Requirements =>
A – In the passage about Kelly and customs, how many years did John McGowan spend in U.S. Customs?
B – Translate this sentence from the passage about Kelly and customs into Spanish: "He's not warm and fuzzy."
C – Continue the passage about Kelly and customs from its last sentence.

Passage to read =>
John McGowan, senior vice president of border security at Sandler & Travis Trade Advisory Services (STTAS), spent 33 years in U.S. Customs. After 9/11, he moved to the White House to be director of cargo and port security and headed cargo and trade policy when DHS was created in 2003. He said Kelly didn't tinker with trade compliance and revenue-collection missions because he felt they were working.
"He cared about trade and he had me there" to ensure cargo processing was efficient, said Banks, who worked closely with businesses to help secure their supply chains and meet customs requirements as a high-level executive at STTAS after retiring from Customs.
"He didn't neglect any part of the organization or any of the constituency groups - and they did get neglected after 9/11," Banks said. "He's not warm and fuzzy. He's strictly business."
Jon Kent, a trade lawyer and principal lobbyist for the National Customs Brokers and Forwarders Association of America, said Kelly was "pretty balanced" in his approach and attentive to customs brokers, including speaking at the group's annual conference. Kelly will better understand the role of CBP, and not think of it exclusively as a border enforcement agency, than someone else without any experience in trade policy, Kent added.

Supplied records =>
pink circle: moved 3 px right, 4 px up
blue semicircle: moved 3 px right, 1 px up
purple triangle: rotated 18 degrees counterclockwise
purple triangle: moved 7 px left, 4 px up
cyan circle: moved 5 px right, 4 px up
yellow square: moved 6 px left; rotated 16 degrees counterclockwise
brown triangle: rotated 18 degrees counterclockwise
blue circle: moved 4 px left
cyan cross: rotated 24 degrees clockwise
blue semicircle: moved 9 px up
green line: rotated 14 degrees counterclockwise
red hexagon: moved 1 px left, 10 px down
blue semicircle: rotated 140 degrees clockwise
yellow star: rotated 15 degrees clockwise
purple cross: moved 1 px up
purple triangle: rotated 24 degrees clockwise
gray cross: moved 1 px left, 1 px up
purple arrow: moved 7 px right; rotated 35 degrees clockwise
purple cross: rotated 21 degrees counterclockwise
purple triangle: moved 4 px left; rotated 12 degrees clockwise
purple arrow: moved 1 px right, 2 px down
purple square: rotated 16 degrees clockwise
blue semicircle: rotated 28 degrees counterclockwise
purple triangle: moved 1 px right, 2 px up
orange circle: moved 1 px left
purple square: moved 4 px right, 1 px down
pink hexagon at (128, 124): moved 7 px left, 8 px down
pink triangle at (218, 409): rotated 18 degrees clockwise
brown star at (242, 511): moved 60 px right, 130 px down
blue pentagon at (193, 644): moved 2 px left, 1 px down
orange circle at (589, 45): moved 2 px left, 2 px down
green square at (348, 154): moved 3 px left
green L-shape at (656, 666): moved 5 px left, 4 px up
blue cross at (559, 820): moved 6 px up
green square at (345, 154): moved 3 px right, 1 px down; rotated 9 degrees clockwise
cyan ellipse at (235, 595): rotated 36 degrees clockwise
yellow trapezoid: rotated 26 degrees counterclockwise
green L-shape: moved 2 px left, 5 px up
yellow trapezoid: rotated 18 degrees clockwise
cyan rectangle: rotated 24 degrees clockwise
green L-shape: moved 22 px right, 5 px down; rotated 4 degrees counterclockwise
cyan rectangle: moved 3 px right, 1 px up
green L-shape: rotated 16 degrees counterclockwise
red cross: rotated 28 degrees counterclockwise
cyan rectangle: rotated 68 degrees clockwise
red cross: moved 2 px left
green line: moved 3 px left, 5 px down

Answer set =>
A – 33 years.

B – No es una persona cálida ni afectuosa.

C –
He expressed disappointment that the DHS under Napolitano wasn't heavily engaged in trade facilitation.
Others who dealt with DHS from within the government and outside said Napolitano's staff likely calculated that CBP's career leadership was doing a good job modernizing trade functions, freeing them up to focus on issues such as immigration control and domestic preparedness where they were receiving political pressure.
"When you're secretary of the DHS with 234,000 personnel, you have to balance a whole lot of different issues," Jayson Ahern, a former acting and deputy commissioner of CBP who is now a principal with the Chertoff Group, said. "She gave support to CBP when necessary and drove opportunities for bilateral supply chain security," especially with Canada and Mexico.
She is also credited with quickly coordinating foreign governments to develop better passenger and air cargo security measures in the wake of two near-miss terror attacks on airliners.
"DHS has very little to do with day-to-day trade and regulatory issues. If Kelly were secretary, that wouldn't be an active part of his portfolio," Ahern said.
Nonetheless, McGowan said, Napolitano “could have given more direction to the agencies. I think she deferred on that.”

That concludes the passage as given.